Es ist die Einsicht in das dargelegte hochkomplexe Geschehen. Ich weiß, dass sich das besserwisserisch liest, es ist aber keineswegs so gemeint.
Wir müssen uns von der Vorstellung trennen, es mit einer simplen Situation zu tun zu haben, die uns eigentlich nur am Rande berührt, weil Fehler ja nur die anderen begehen. Wir stehen mit all unseren Gewohnheiten und Eigenheiten also nicht außerhalb des Geschehens wie die Astronomen auf dem Mount Palomar, die ferne Sterne besichtigen; wir sind mittendrin.
Ist uns das klar, sollten wir den nächsten Schritt tun: Wir sind mittendrin aber unterschiedlich von diesem komplexen Geschehen betroffen. Da gibt es diejenigen, die heute Tag für Trag zur Wertschöpfung beitragen, die in Betrieben und Dienstleistung Verantwortung tragen oder welche mit wichtigen Mandaten, die zu Kontakten gezwungen sind. Das unterscheidet die von jenen, etwa Rentner und Rentnerinnen, die ihre Kontakte leichter einschränken können. Andere haben Geld ausgegeben, um ihr Geschäft endlich weiter betreiben zu können. Das heißt: Wir sind in unterschiedlicher Weise betroffen, es sind also unterschiedliche Betroffenheiten und reale materielle Interessen mit im Spiel.
Die eingangs begonnene Geschichte/das „Modelchen“ spielt sich in einem Raum ab. Sobald ich den Raum „auflöse“, löst sich die Geschichte auf. Das heißt: Wenn möglichst viele Räume leer und möglichst viele Übergänge von hier nach dort unterbleiben, kann das Geschehen abbrechen. Sonst geht die Geschichte weiter, läuft unser Spiel bis zu einem sehr bitteren Ende.

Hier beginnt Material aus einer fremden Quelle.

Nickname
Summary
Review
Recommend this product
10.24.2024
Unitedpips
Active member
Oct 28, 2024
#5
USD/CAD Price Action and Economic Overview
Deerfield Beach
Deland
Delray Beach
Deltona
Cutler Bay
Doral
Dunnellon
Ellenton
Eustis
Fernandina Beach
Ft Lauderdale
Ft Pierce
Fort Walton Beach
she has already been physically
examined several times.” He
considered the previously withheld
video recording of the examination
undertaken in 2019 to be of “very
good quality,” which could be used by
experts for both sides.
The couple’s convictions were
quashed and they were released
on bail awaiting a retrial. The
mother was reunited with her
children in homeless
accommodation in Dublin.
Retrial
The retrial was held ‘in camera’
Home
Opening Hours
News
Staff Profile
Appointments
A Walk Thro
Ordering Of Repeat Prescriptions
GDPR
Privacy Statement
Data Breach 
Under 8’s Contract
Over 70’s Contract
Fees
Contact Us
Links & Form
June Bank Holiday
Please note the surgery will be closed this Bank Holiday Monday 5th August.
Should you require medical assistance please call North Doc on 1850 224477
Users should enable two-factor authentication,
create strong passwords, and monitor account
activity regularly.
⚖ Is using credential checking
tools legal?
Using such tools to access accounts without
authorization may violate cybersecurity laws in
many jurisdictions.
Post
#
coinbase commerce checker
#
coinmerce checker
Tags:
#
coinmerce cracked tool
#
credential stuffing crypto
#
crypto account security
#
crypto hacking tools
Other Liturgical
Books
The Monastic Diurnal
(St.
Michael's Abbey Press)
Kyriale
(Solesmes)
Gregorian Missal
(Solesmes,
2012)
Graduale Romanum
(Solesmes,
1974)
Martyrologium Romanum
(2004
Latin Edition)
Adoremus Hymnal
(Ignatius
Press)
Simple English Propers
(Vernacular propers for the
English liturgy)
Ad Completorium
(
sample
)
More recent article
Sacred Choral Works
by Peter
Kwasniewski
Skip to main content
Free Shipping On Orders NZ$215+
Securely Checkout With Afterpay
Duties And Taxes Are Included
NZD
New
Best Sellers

Ab einem bestimmten Punkt des Geschehens gibt es nur noch einen „Schuss“, wenn man will, dass
- die erforderlichen Gesundheitsleistungen weiterhin für alle erbracht werden können,
- die Anzahl der Toten möglichst niedrig bleibt und
- wenn man will, dass ein besserer Zustand bald wieder erreicht werden kann.
Der einzige „Schuss“? Das ist die radikale Reduzierung der realen und heute möglichen Begegnungen/Kontakte. Man kann alles andere durch-buchstabieren. Es funktioniert nicht.
Die Pandemie selber ist Gegenstand von Irrtümern, voranschreitenden Lernens und unterschiedlicher Interessen. Die Frage, ob es eine Zweite Welle geben werde, wurde noch im Juli /August unterschiedlich beantwortet: Nur keine Hysterie. Der KBV-Vorsitzende Gassen (FDP-nahe dem Vernehmen nach) hat noch vor einigen Wochen bei Plasberg gegen Merkels 19 000 Fälle pro Tag polemisiert.
Der neueste Dreh ist: Lasst uns die besonders Gefährdeten gut schützen, dann können wir auf den lückenlosen Verfolg einzelner Infektionsketten verzichten. Der erwähnte KBV-Vorsitzende regte Nachbarschaftshilfen an. Darauf hat der Blog der Republik bereits vor Monaten aufmerksam gemacht. Auch das funktioniert nicht. Weil dem Virus die Absichten der Gassen und anderer gleichgültig sind. Und weil die Chance darin besteht, das Infektionsgeschehen herunter zu bringen und vier Wochen Zeit „zu kaufen“. Die müssen nun genutzt werden, bevor die Versorgung mit nötigen Gesundheitsleistungen wegen Überlastung nicht mehr möglich ist. Die Zeit läuft.